After taking the foil wrapped meat out of the smoker I transferred it to a insulated box (in this case a picnic cooler) and let the meat rest for an hour which is very important because otherwise the meat will be dry when you pull it.
Now we can unwrap the meat and pull out the bones (which will pull out with little resistance) and Now I get to use my power tool (more grunting noises)
Here is the fun part!, I get out my Ro-man Pork Puller which is a very well made tool that kind of reminds me of a paint mixer. It is 15 inches ling and the disc is 5 inches wide with 8 2inch long spines that are 3/8″ thick and made of sturdy but lightweight aluminum with a stainless steel shaft that goes into a standard drill, I used a cordless one for this which my battery was pretty weak but yet still had more than enough power to do the job. I found the tool to be very easy to use, caused only minor scraping marks on the pot and was very well balanced.
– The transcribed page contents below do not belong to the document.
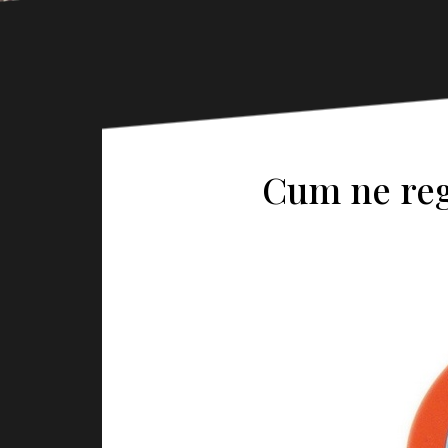
Cum ne reg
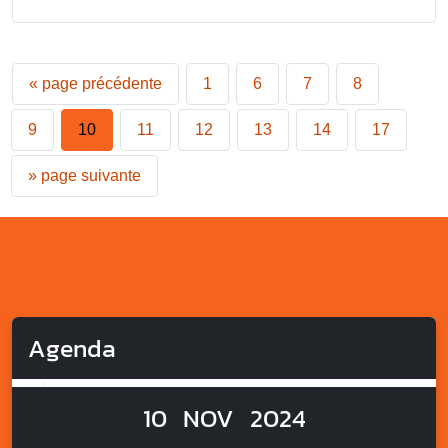
«
page précédente
1
6
7
8
9
10
11
12
13
14
17
»
page suivante
Agenda
10
NOV
2024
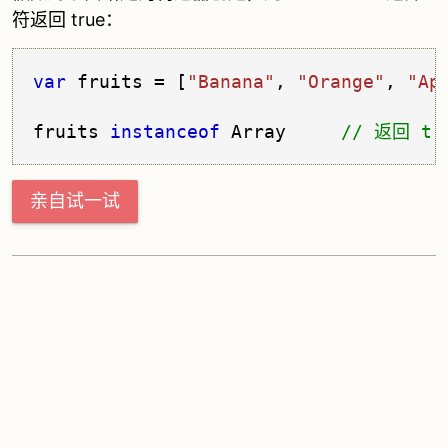
符返回 true：
var
 fruits = [
"Banana"
, 
"Orange"
, 
"Ap
fruits 
instanceof
 Array     
亲自试一试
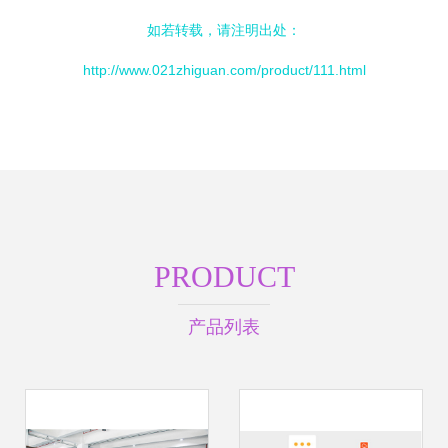
如若转载，请注明出处：
http://www.021zhiguan.com/product/111.html
PRODUCT
产品列表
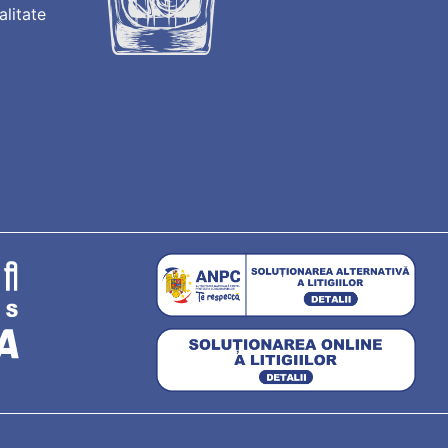
alitate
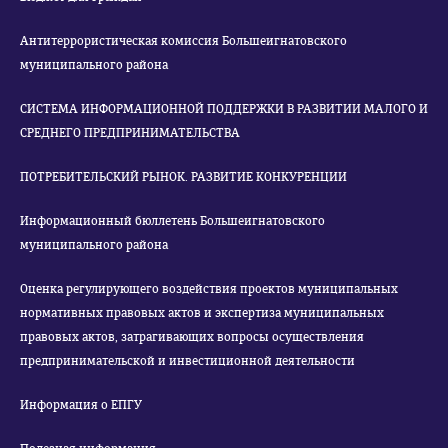
Антитеррористическая комиссия Большеигнатовского
муниципального района
СИСТЕМА ИНФОРМАЦИОННОЙ ПОДДЕРЖКИ В РАЗВИТИИ МАЛОГО И
СРЕДНЕГО ПРЕДПРИНИМАТЕЛЬСТВА
ПОТРЕБИТЕЛЬСКИЙ РЫНОК. РАЗВИТИЕ КОНКУРЕНЦИИ
Информационный бюллетень Большеигнатовского
муниципального района
Оценка регулирующего воздействия проектов муниципальных
нормативных правовых актов и экспертиза муниципальных
правовых актов, затрагивающих вопросы осуществления
предпринимательской и инвестиционной деятельности
Информация о ЕПГУ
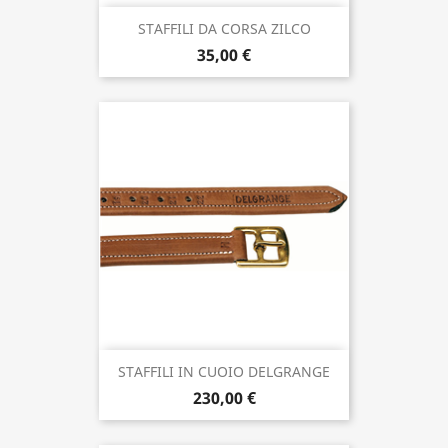
STAFFILI DA CORSA ZILCO
35,00 €
STAFFILI IN CUOIO DELGRANGE
230,00 €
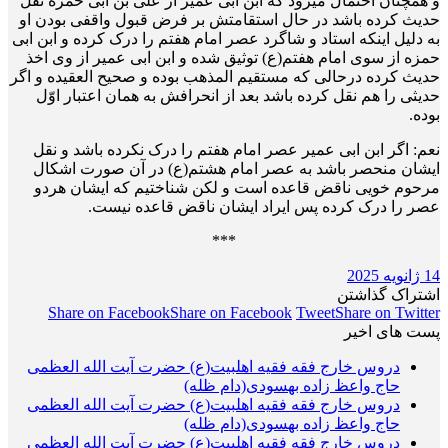
و همچنان احتمال می­رود که ابن ابی عمیر از علی بن ابی حمزه نقل
حدیث کرده باشد در حال استقامتش بر فرض قبول واقفی بودن او
به دلیل اینکه استاد و شاگرد عصر امام هفتم را درک کرده و ابن ابی
حمزه از سوی امام هفتم(ع) توثیق شده و ابن ابی عمیر از وی اخذ
حدیث کرده درحالی که مستقیم المذهب بوده و صحیح العقیده و اگر
حدیثی را هم نقل کرده باشد بعد از انحرافش به همان اعتبار اوّل
بوده.
نعم: اگر ابن ابی عمیر عصر امام هفتم را درک نکرده باشد و نقل
ایشان منحصر باشد به عصر امام هشتم(ع) در آن صورت اشکال
مرحوم خویی ناقض قاعده است و لکن شناختیم که ایشان هردو
عصر را درک کرده پس ایراد ایشان ناقض قاعده نیست.
***
14 ژانویه 2025
اشتراک گذاشتن
Share on Facebook
Share on Facebook
Tweet
Share on Twitter
پست های اخیر
دروس خارج فقه فقیه اهلبیت(ع) حضرت آیت الله العظمی
حاج واعظ زاده بهسودی(دام ظله)
دروس خارج فقه فقیه اهلبیت(ع) حضرت آیت الله العظمی
حاج واعظ زاده بهسودی(دام ظله)
دروس خارج فقه فقیه اهلبیت(ع) حضرت آیت الله العظمی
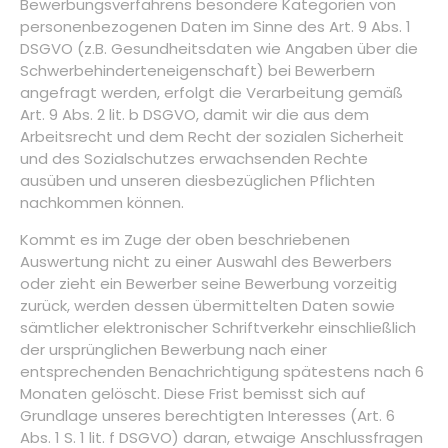
Bewerbungsverfahrens besondere Kategorien von
personenbezogenen Daten im Sinne des Art. 9 Abs. 1
DSGVO (z.B. Gesundheitsdaten wie Angaben über die
Schwerbehinderteneigenschaft) bei Bewerbern
angefragt werden, erfolgt die Verarbeitung gemäß
Art. 9 Abs. 2 lit. b DSGVO, damit wir die aus dem
Arbeitsrecht und dem Recht der sozialen Sicherheit
und des Sozialschutzes erwachsenden Rechte
ausüben und unseren diesbezüglichen Pflichten
nachkommen können.
Kommt es im Zuge der oben beschriebenen
Auswertung nicht zu einer Auswahl des Bewerbers
oder zieht ein Bewerber seine Bewerbung vorzeitig
zurück, werden dessen übermittelten Daten sowie
sämtlicher elektronischer Schriftverkehr einschließlich
der ursprünglichen Bewerbung nach einer
entsprechenden Benachrichtigung spätestens nach 6
Monaten gelöscht. Diese Frist bemisst sich auf
Grundlage unseres berechtigten Interesses (Art. 6
Abs. 1 S. 1 lit. f DSGVO) daran, etwaige Anschlussfragen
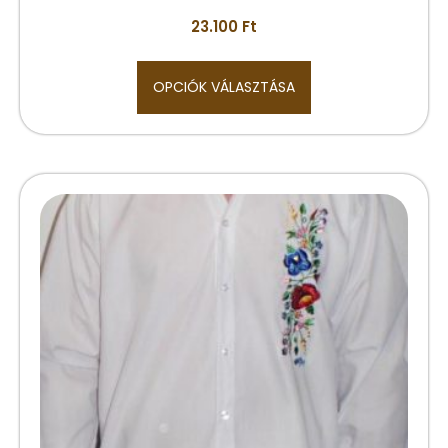
23.100
Ft
OPCIÓK VÁLASZTÁSA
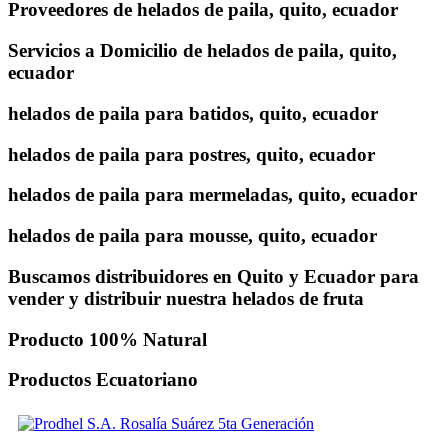
Proveedores de helados de paila, quito, ecuador
Servicios a Domicilio de helados de paila, quito,
ecuador
helados de paila para batidos, quito, ecuador
helados de paila para postres, quito, ecuador
helados de paila para mermeladas, quito, ecuador
helados de paila para mousse, quito, ecuador
Buscamos distribuidores en Quito y Ecuador para
vender y distribuir nuestra helados de fruta
Producto 100% Natural
Productos Ecuatoriano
I have seen reviews on Bear Claws which are a good product from what I saw and does a decent job but the pork puller is so much faster! you can pull apart a shoulder in under 10 seconds.
This would be a must for RibFest cookers or anyone cooking for a lot of people.
The cost of the Ro-man Pork Puller is $39.95 plus $8.00 shipping in the United States and a little higher in Canada because of the higher shipping costs.